Why the tinderbox is a non-distributed effort

In my previous post about a run control for the tinderbox, Pavel suggested me to use Gearman to handle the run control section; as I explained him earlier this evening, this is probably too much right now; the basic run control I need is pretty simple (I can even keep using xargs, if Portage gave me hooks for merge succeeded/failed), the fancy stuff, the network interface, is sugar that Gearman wouldn’t help me with as far as I can see.

On the other hand, what I want to talk about is the reasoning why I don’t think the tinderbox should e a distributed effort, as many people try to suggest from time to time to reduce the load on my machine. Unfortunately to work well in distributed methods, the task has to feasibly become a “divide et impera” kind of task.

The whole point of the tinderbox for me is to verify the interactions between packages; it’s meant to find which packages break when they are used together, among other things, and that kind of things need for all the packages to be present at the same time, which precludes the use of a distributed tinderbox.

If you don’t think this is helpful, I can tell you quite a bit of interesting things about automagic deps but since I already wrote about them from time to time I’ll skip over it for now.

That kind of effort that can work with the distributed approach is that taken by Patrick of cleaning-up tinderboxes: after each merge the dependencies gets removed, and a library of binary packages is kept up to date to avoid building them multiple times a day. This obviously makes it possible to test multiple package chains at once in multiple systems, but it also adds some further overhead (as multiple boxes will have to rebuild the same binary packages if you don’t share them around).

On the other hand, I think I got an use for Gearman (an ebuild for which, mostly contributed by Pavel, is in my overlay; we’re working on it to polish): I already mused some time ago about checking the packages’ sources looking for at least those things that can be found easily via scripts (like over-canonicalisation that I well documented already). This is a task where divide-et-impera is very likely a working strategy. Extracting and analysing the sources is an I/O-bound task, not a CPU-bound task, so Yamato’s approach there is definitely a losing one.

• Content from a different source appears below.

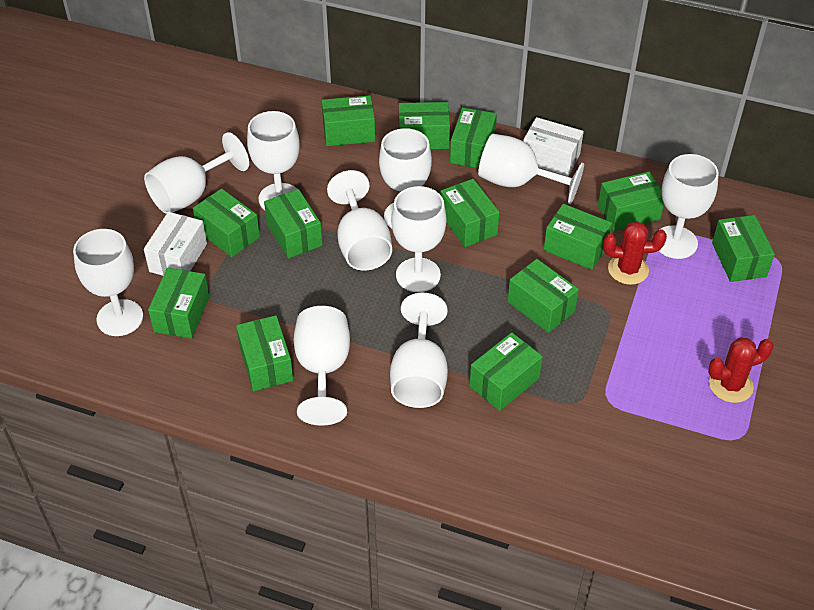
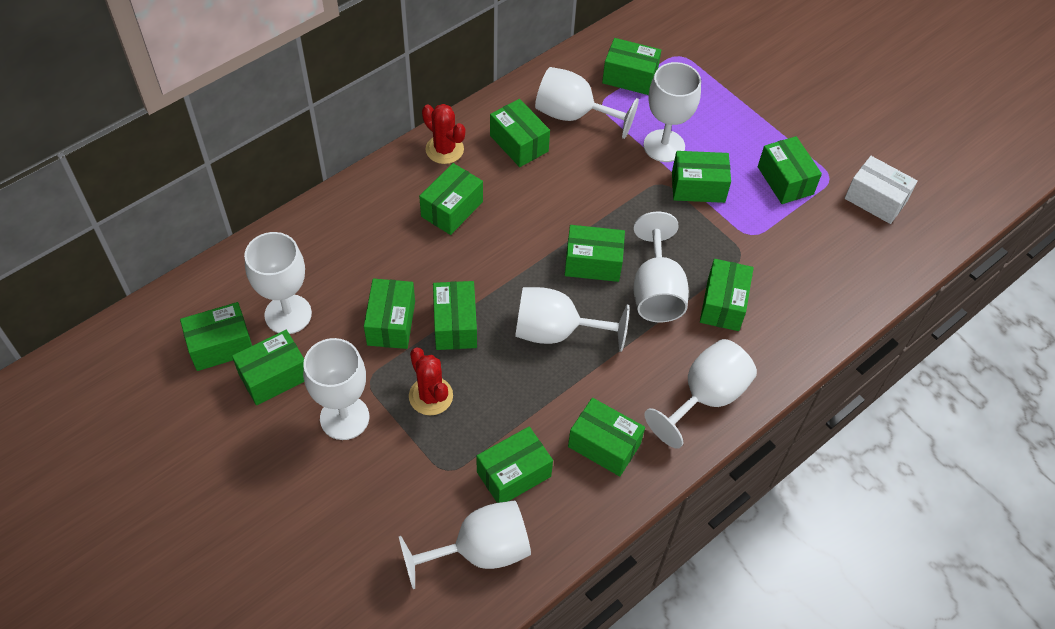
white box: 2 -> 1
white goblet: 10 -> 8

To have a single box to have enough I/O speed to handle so many packages you end up resorting to very high end hardware (disks and controllers) which is very expensive. Way too expensive. On the other hand, having multiple boxes, even cheap or virtual (distributed among different real boxes of course) working independently but dividing their queue together, with proper coordination, you probably can beat those performances for less than half the price. Now, for this to work there are many prerequisites, a lot of which I’m afraid I won’t be able to tackle anytime soon yet.

First of all, I need to understand well how Gearman work since I only skimmed through it up to now. Then I need to find the hardware; if I can change my garage into a machine room, and connect it to my network, that might be a good place to start (I can easily use low-power old-style machines, I still have a few around that hadn’t found space to be put lately); I remember some users offering chroots in their boxes before; this might turn out pretty useful, if they can make virtual machines, or containers, they can also work on the analysis, in a totally distributed fashion).

The third problem is somewhat the hardest but the most interesting: finding more analysis to run on the sources; without building stuff. Thankfully, I have got the book (Secure Programming with Static Analysis) to help me coping with that task.

Wish me luck, and especially wish me to find time to work on this.